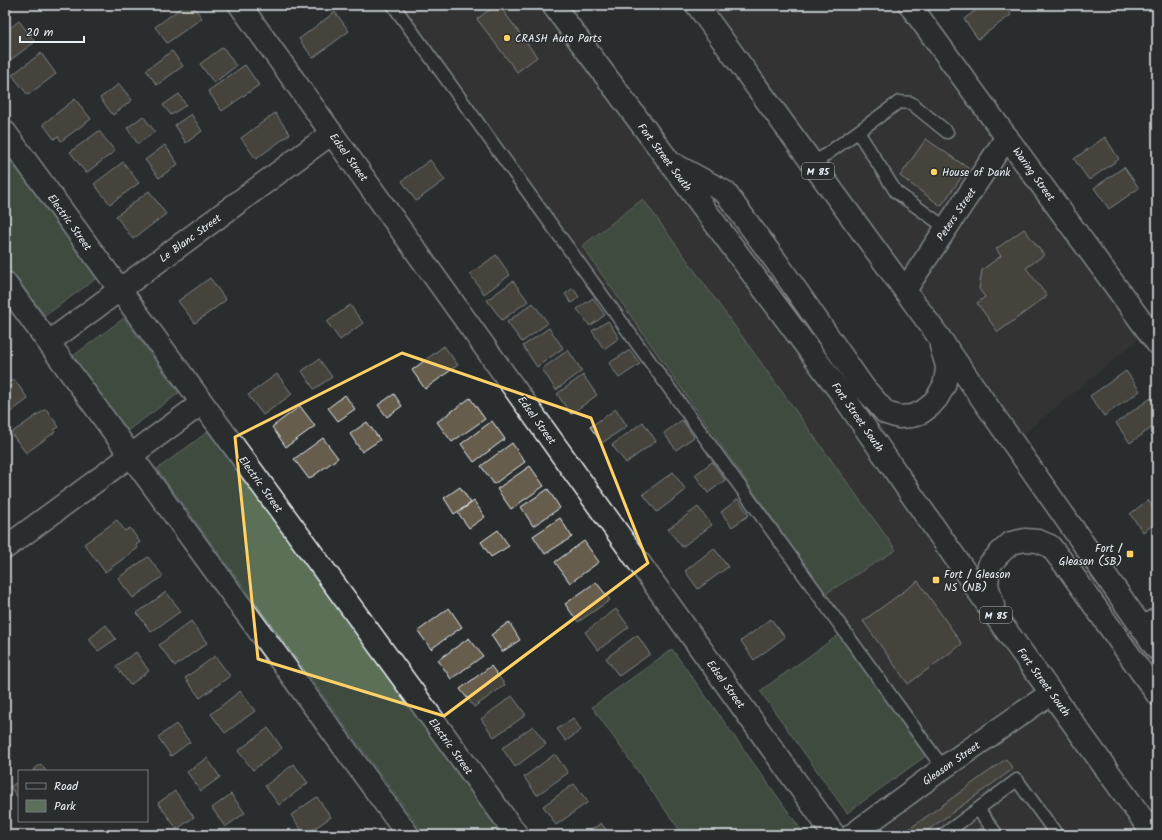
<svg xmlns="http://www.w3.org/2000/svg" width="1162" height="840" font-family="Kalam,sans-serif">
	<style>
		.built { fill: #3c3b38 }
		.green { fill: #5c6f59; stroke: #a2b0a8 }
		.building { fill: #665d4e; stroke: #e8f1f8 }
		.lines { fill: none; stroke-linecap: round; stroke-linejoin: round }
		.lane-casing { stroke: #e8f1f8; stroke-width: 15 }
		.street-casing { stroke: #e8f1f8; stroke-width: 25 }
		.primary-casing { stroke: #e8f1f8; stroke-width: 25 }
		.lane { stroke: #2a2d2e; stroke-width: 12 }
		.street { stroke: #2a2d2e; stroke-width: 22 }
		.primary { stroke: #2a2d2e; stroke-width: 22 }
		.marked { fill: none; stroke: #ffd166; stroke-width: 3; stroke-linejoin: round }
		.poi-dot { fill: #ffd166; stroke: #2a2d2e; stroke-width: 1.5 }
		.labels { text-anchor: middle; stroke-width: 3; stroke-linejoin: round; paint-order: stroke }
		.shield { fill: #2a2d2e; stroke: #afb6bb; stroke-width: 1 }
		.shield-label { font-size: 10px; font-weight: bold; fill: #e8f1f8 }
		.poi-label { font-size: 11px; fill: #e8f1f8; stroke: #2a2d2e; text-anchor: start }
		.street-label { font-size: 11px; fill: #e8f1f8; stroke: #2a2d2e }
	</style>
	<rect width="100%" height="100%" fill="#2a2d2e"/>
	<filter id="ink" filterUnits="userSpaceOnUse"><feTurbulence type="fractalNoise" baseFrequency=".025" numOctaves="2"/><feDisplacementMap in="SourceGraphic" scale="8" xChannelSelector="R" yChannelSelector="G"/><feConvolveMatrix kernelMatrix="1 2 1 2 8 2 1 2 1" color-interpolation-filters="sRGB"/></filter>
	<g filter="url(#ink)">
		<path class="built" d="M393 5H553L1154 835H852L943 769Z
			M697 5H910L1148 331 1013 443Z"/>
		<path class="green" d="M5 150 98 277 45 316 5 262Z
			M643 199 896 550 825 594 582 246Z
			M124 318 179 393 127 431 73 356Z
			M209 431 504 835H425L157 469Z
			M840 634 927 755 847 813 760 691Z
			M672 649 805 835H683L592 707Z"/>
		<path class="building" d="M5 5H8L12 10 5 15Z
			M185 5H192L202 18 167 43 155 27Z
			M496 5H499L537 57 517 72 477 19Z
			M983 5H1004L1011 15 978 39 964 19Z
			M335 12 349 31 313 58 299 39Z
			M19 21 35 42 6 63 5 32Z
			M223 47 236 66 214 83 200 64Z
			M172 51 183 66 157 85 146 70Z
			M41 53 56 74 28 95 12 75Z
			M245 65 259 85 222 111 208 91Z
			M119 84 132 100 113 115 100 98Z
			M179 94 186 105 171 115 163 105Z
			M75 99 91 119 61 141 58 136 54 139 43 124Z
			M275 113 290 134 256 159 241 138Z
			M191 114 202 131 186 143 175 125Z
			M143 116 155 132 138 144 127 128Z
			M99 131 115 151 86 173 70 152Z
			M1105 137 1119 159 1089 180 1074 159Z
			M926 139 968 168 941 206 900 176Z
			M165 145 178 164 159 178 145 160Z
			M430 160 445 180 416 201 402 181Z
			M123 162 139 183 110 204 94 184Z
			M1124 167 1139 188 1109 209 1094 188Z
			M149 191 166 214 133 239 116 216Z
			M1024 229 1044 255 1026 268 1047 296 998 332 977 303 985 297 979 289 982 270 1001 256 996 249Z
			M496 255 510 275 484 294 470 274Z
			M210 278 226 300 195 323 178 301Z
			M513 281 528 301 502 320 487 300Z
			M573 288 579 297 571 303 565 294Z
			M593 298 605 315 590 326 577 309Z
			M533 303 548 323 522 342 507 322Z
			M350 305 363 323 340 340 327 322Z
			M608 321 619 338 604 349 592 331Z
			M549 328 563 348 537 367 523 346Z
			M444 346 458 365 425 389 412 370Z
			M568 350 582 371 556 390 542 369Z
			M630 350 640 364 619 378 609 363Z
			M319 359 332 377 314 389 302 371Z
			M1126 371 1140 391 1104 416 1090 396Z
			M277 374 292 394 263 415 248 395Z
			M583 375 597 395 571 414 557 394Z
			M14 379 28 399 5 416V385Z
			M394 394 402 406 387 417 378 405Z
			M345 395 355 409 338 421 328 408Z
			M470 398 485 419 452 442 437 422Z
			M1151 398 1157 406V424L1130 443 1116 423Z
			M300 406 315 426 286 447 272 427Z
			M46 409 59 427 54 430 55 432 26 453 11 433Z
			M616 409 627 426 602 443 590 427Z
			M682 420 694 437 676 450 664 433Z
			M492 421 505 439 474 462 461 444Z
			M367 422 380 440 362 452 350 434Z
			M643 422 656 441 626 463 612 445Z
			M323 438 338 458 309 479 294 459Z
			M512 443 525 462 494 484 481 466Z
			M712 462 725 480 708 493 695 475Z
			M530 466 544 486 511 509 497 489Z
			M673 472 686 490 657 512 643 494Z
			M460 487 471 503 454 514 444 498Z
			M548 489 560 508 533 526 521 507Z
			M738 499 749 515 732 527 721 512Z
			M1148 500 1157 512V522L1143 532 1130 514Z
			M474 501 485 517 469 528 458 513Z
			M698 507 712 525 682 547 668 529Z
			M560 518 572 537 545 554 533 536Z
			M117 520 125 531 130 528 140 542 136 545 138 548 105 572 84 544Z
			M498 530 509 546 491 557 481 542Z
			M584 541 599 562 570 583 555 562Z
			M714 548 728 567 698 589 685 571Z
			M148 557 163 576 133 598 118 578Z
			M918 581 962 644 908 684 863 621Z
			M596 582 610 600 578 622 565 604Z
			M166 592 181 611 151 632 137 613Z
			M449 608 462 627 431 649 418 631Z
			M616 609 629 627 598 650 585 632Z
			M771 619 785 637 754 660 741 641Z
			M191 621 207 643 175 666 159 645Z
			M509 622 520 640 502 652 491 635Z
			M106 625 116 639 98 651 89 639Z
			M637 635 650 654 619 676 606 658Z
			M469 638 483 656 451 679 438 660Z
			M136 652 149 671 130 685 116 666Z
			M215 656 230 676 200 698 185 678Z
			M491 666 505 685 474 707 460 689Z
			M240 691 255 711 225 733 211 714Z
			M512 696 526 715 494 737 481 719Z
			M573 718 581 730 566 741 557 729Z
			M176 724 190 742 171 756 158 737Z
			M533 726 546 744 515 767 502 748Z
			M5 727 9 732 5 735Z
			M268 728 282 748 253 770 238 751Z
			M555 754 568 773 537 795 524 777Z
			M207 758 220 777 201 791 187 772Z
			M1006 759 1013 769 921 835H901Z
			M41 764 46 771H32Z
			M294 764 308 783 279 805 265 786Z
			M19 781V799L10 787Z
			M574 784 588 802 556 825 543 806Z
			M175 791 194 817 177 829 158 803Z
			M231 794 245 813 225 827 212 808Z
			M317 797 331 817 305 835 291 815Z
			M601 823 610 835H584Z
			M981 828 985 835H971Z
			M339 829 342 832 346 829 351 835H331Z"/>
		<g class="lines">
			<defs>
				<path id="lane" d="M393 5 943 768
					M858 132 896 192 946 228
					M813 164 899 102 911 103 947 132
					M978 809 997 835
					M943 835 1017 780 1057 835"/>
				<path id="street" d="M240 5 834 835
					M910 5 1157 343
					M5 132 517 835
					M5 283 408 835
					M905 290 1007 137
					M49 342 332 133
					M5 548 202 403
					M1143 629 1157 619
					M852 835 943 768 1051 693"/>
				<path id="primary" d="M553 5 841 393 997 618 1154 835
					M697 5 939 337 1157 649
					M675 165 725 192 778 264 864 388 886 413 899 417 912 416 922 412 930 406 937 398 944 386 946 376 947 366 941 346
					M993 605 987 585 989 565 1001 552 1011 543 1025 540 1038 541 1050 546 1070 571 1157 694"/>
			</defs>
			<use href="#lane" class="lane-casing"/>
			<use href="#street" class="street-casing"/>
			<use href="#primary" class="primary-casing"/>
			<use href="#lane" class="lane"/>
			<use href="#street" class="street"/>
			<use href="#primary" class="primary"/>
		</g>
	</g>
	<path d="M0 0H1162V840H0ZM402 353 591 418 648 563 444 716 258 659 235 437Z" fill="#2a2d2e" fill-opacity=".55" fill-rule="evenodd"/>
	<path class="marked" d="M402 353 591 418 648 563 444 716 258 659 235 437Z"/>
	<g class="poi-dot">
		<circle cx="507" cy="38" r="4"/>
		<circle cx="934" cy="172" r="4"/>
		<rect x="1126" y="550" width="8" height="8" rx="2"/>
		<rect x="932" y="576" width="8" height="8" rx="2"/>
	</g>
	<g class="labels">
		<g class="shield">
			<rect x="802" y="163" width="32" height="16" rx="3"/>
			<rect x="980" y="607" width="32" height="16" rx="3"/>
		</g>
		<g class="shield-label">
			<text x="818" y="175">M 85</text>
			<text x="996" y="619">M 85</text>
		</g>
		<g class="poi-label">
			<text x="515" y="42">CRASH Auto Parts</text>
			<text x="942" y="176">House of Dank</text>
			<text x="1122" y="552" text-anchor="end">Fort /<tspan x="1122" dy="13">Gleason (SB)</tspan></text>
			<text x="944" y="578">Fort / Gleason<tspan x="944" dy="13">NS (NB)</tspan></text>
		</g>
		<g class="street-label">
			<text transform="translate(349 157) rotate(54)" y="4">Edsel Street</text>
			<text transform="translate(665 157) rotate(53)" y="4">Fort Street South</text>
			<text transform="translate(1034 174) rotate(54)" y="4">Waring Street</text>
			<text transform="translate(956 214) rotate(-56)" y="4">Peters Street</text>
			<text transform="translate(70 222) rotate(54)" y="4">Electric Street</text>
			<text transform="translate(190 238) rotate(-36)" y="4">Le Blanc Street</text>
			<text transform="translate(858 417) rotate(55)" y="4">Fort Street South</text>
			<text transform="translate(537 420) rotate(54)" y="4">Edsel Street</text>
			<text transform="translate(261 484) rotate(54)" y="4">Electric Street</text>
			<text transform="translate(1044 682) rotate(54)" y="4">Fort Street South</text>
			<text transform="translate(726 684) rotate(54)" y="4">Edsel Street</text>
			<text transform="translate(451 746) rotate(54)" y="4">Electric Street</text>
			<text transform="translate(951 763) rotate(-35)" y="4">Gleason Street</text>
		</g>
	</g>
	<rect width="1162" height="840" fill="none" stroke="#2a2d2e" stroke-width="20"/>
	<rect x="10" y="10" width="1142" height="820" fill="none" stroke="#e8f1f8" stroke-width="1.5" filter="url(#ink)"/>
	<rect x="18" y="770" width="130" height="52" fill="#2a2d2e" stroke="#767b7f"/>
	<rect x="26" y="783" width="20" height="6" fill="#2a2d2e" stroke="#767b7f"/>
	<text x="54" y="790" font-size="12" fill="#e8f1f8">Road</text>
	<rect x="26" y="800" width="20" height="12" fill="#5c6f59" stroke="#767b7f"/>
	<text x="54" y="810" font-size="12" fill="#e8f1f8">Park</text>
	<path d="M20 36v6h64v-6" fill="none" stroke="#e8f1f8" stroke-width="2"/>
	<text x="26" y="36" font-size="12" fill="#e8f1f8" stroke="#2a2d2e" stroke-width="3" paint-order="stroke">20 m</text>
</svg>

══════

» About this task: Within the material above, copy exactly the lines from the line that holds "M630 350 640 364 619 378 609 363Z" up to and including the line that holds "M637 635 650 654 619 676 606 658Z".

» Written answer:
			M630 350 640 364 619 378 609 363Z
			M319 359 332 377 314 389 302 371Z
			M1126 371 1140 391 1104 416 1090 396Z
			M277 374 292 394 263 415 248 395Z
			M583 375 597 395 571 414 557 394Z
			M14 379 28 399 5 416V385Z
			M394 394 402 406 387 417 378 405Z
			M345 395 355 409 338 421 328 408Z
			M470 398 485 419 452 442 437 422Z
			M1151 398 1157 406V424L1130 443 1116 423Z
			M300 406 315 426 286 447 272 427Z
			M46 409 59 427 54 430 55 432 26 453 11 433Z
			M616 409 627 426 602 443 590 427Z
			M682 420 694 437 676 450 664 433Z
			M492 421 505 439 474 462 461 444Z
			M367 422 380 440 362 452 350 434Z
			M643 422 656 441 626 463 612 445Z
			M323 438 338 458 309 479 294 459Z
			M512 443 525 462 494 484 481 466Z
			M712 462 725 480 708 493 695 475Z
			M530 466 544 486 511 509 497 489Z
			M673 472 686 490 657 512 643 494Z
			M460 487 471 503 454 514 444 498Z
			M548 489 560 508 533 526 521 507Z
			M738 499 749 515 732 527 721 512Z
			M1148 500 1157 512V522L1143 532 1130 514Z
			M474 501 485 517 469 528 458 513Z
			M698 507 712 525 682 547 668 529Z
			M560 518 572 537 545 554 533 536Z
			M117 520 125 531 130 528 140 542 136 545 138 548 105 572 84 544Z
			M498 530 509 546 491 557 481 542Z
			M584 541 599 562 570 583 555 562Z
			M714 548 728 567 698 589 685 571Z
			M148 557 163 576 133 598 118 578Z
			M918 581 962 644 908 684 863 621Z
			M596 582 610 600 578 622 565 604Z
			M166 592 181 611 151 632 137 613Z
			M449 608 462 627 431 649 418 631Z
			M616 609 629 627 598 650 585 632Z
			M771 619 785 637 754 660 741 641Z
			M191 621 207 643 175 666 159 645Z
			M509 622 520 640 502 652 491 635Z
			M106 625 116 639 98 651 89 639Z
			M637 635 650 654 619 676 606 658Z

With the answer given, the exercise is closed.